▸ **Page text**:
....

Single by Christina Stürmer

from the album Soll das wirklich alles sein?
- Released: 21 February 2005
- Genre: Pop rock
- Length: 3:25
- Label: Polydor
- Songwriter(s): Kurt Keinrath; Peter Wessely;
- Producer(s): Alexander Kahr

Christina Stürmer singles chronology
| "Weißt du wohin wir gehen" (2004) | "Liebt sie dich so wie ich?" (2005) | "Ich lebe" (2005) |

= Liebt sie dich so wie ich? =

"Liebt sie dich so wie ich?" ("Does She Love You Like I Do?") is a song by Austrian recording artist Christina Stürmer. It was written by Kurt Keinrath and Peter Wessely for her second studio album, Soll das wirklich alles sein? (2004), while production was led by Alexander Kahr. The song was released as the album's fourth and final single in Austria and reached number seven on the Ö3 Austria Top 40.

....

▸ **Records supplied**:
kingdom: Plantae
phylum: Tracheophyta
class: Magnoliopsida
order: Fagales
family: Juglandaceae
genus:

....

▸ **Written task 1**: Above the listing, find the article about the song "Liebt sie dich so wie ich?" and transcribe it from "Christina Stürmer singles" up to and including "Austria Top 40.".
▸ **Written task 2**: Using the article about the song "Liebt sie dich so wie ich?" above the listing, state yes or no for whether each statement agrees with it, and quote the deciding words exactly. (a) Alexander Kahr led the production of the song. (b) The song was the first single from its album. (c) The song reached number one on the Ö3 Austria Top 40.

▸ **Full solution 1**:
Christina Stürmer singles chronology
| "Weißt du wohin wir gehen" (2004) | "Liebt sie dich so wie ich?" (2005) | "Ich lebe" (2005) |

= Liebt sie dich so wie ich? =

"Liebt sie dich so wie ich?" ("Does She Love You Like I Do?") is a song by Austrian recording artist Christina Stürmer. It was written by Kurt Keinrath and Peter Wessely for her second studio album, Soll das wirklich alles sein? (2004), while production was led by Alexander Kahr. The song was released as the album's fourth and final single in Austria and reached number seven on the Ö3 Austria Top 40.

▸ **Full solution 2**:
(a) Yes: "production was led by Alexander Kahr"
(b) No: "released as the album's fourth and final single"
(c) No: "reached number seven on the Ö3 Austria Top 40"